Causal Network Discovery from Interventional Count Data with Latent Linear DAGs

Causal Network Discovery from Interventional Count Data with Latent Linear DAGs
Notice: This research summary and analysis were automatically generated using AI technology. For absolute accuracy, please refer to the [Original Paper Viewer] below or the Original ArXiv Source.

The increasing availability of interventional data offers new opportunities for causal discovery, with gene perturbation studies providing a prominent example. Such data are typically count-valued and subject to substantial measurement error arising from technical variability and latent state heterogeneity. Motivated by these challenges, we study identification and estimation in latent linear structural causal models for interventional count data. We propose a latent linear Gaussian directed acyclic graph (DAG) model with Poisson measurement error that explicitly separates the latent causal structure from the observed counts. Under a mean-shift intervention design, we establish population-level identifiability of the latent causal DAG. Building on these identification results, we develop an estimation procedure based on sparse inverse matrix estimation and provide theoretical guarantees on estimation error and finite-sample causal discovery. Simulation studies and applications to Perturb-seq data demonstrate the practical effectiveness of the proposed method.


💡 Research Summary

This paper presents a novel methodological framework for causal discovery from interventional count data, with a primary focus on applications in single-cell gene perturbation experiments such as Perturb-seq. The core challenge addressed is that such data are inherently count-valued and contaminated by substantial measurement error due to technical noise and latent cellular heterogeneity, which existing methods based on Gaussian or continuous approximations fail to handle adequately.

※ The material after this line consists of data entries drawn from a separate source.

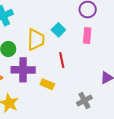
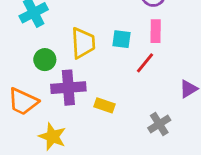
cyan square: (58, 30) -> (121, 39), moved, turned -32
red line: (62, 60) -> (145, 63), moved, turned 56

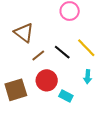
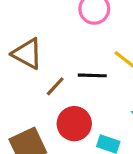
black line: (62, 52) -> (92, 75), turned -30

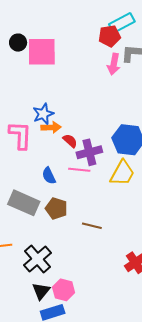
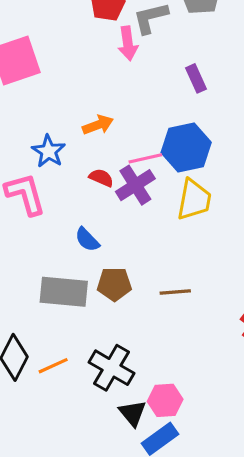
orange arrow: (51, 127) -> (98, 125), moved
pink line: (79, 170) -> (145, 158), moved

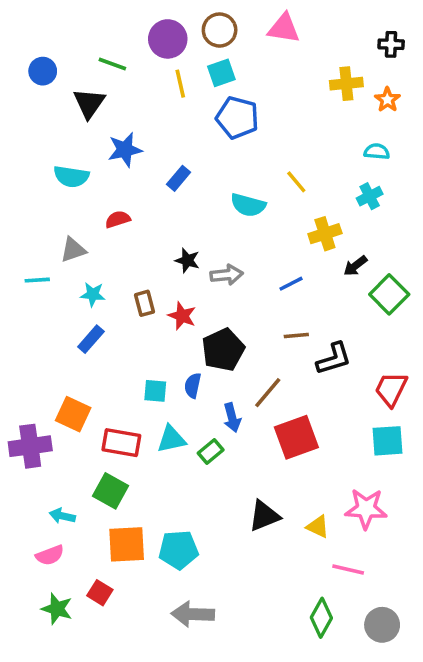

The authors propose a two-layer latent linear structural causal model. The observation layer models the observed RNA read count for gene j as a Poisson variable, conditional on a library size factor, observable covariates, and a latent true expression level Z_j. This explicitly separates the measurement process from the biological process. The latent layer posits that the vector of latent expression levels Z^(m) in each interventional environment m follows a linear Gaussian Structural Causal Model (SCM): Z^(m) = A Z^(m) + η^(m) + ε^(m). Here, A is a matrix of causal coefficients invariant across environments, defining a Directed Acyclic Graph (DAG). The intervention is modeled as a “mean-shift” on the latent variable: η^(m) = η^(0) + α_m e_ℓ_m, meaning only the intercept of the targeted gene ℓ_m is shifted by α_m, representing a sparse mechanism shift. This is a more realistic “soft” intervention compared to the “hard” do-interventions often assumed.

The paper’s first major contribution is an identifiability theorem. It proves that under this model, provided each node is subject to at least one non-vanishing mean-shift intervention, the latent causal mechanism matrix A (and hence the DAG) is identifiable at the population level by leveraging differences in latent means across environments. This identifiability holds even in the presence of latent confounding (non-diagonal Cov(ε^(m))) and does not rely on the restrictive causal faithfulness assumption.

Building on this, the second contribution is a practical estimation procedure. It involves first estimating the latent environment-specific means μ^(m) and covariances from the observed Poisson counts using moment relationships. Then, it formulates the estimation of A as a constrained optimization problem: minimizing the difference between the estimated and model-implied precision matrices under sparsity and DAG (acyclicity) constraints. This non-convex problem is solved efficiently using the Alternating Direction Method of Multipliers (ADMM).

The third contribution is a theoretical analysis providing non-asymptotic guarantees. The authors derive a Frobenius norm error bound for the estimator  and, under a beta-min condition on the minimum edge strength and intervention strength, characterize the finite-sample probability of exactly recovering the true DAG skeleton and directions.

Simulation studies demonstrate that the proposed method outperforms existing observational methods and interventional methods designed for continuous data, especially in settings with high measurement error and latent confounding. An application to real Perturb-seq data on immune response genes recovers a causal network with biologically plausible pathways, validating the method’s practical utility.

In summary, this work provides a principled and theoretically grounded framework for causal discovery from interventional count data that directly addresses the measurement error and latent state challenges pervasive in modern biological data like Perturb-seq, bridging a significant gap between causal methodology and practical data analysis.